Holly asks the narrator about José Ybarra-Jaegar. He reluctantly gives her the letter. She puts on makeup before opening it because "[a] girl doesn't read this sort of thing without her lipstick." In imperfect English, José has written that—to protect his reputation, his family, and his career—he cannot marry her and has already departed for Brazil. The narrator thinks the letter is honest and "touching." Even Holly has to agree: José may be "[a] super-sized, King Kong-type rat like Rusty [Trawler]," but "he's not a rat without reason."
The conversation returns to her current problems. She lost the baby not because of her arrest or the harsh treatment from the female police officer, but because of the renegade horse race earlier that afternoon. The narrator asks Holly what she plans to do next. She intends to sleep for a few days, then fly to Brazil as planned. The narrator tries to explain that she's still wanted for criminal activity. If she leaves, she won't be able to come home. She argues the authorities don't really want to punish her—they just want her as a witness, and she refuses to testify against a friend. She also isn't interested in sticking around the neighborhood, as she's pretty sure no one would want to associate with her anymore. Without friends, particularly male friends, she's as good as broke.

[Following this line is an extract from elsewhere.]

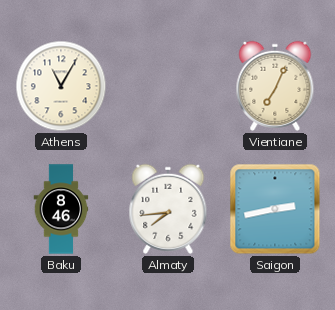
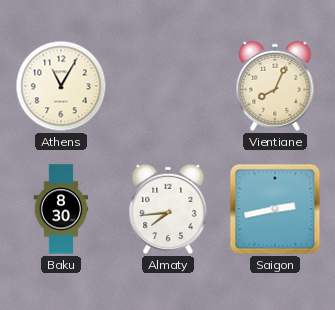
Vientiane: 7:04 -> 8:04
Baku: 8:46 -> 8:30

Before the narrator leaves, Holly asks him to get a list of the 50 richest men in Brazil as well as the St. Christopher medal he gave her for Christmas.
The "fat woman" is Holly Golightly's mental image of death personified. Seeing the fat woman cradling Fred like a long-lost son is what sent Holly into the tailspin after receiving word of his death—she felt as if he were being taken from her by some evil force. Holly's admission that she saw the fat woman again during her miscarriage tells the reader how close she was to "cooling," or dying. She could have chosen to go along with the fat woman and be with Fred, but instead she fought to escape the clutches of this maternal grim reaper. Holly wants her happy ending, no matter the cost. She lost "the heir," her boyfriend, and the likelihood of picking up another wealthy Manhattan boyfriend, but she won't be deterred from her goal of finding a place where "[she] and things belong together." She will find her way on her own, even if it means finding a new Brazilian "rat" to marry.
Holly's emotional strength is matched by her dogged sense of loyalty. She could easily blame Sally Tomato for getting her into this mess, but she takes full responsibility for her actions. One of Holly's fatal flaws is her ability to see the good in everyone. "My yardstick is how somebody treats me," she tells the narrator, and even though Tomato took a "slight advantage" of her, that's not enough reason for her to take the side of the authorities. Just as she once convinced herself Rusty Trawler wasn't all that bad, she believes that—deep down—Tomato is a good person who didn't mean to get her into trouble. Holly looks past people's exterior appearances because her own exterior is a false front. She knows the real Holly is the farm girl running through the brier patch, not the society darling in the chic black dress, and she assumes others are hiding just as much as she is.
Holly's facade—her makeup, her sunglasses, her multicolored hair, and her fashionable clothing—is her armor. It protects her from bad days, bad news, and bad men. That's why she insists on doing her makeup before she reads José Ybarra-Jaegar's letter. Nothing can hurt her when she's stylish and cool, just like nothing bad could ever happen when she's at Tiffany's, for her the symbol of all she wants in life.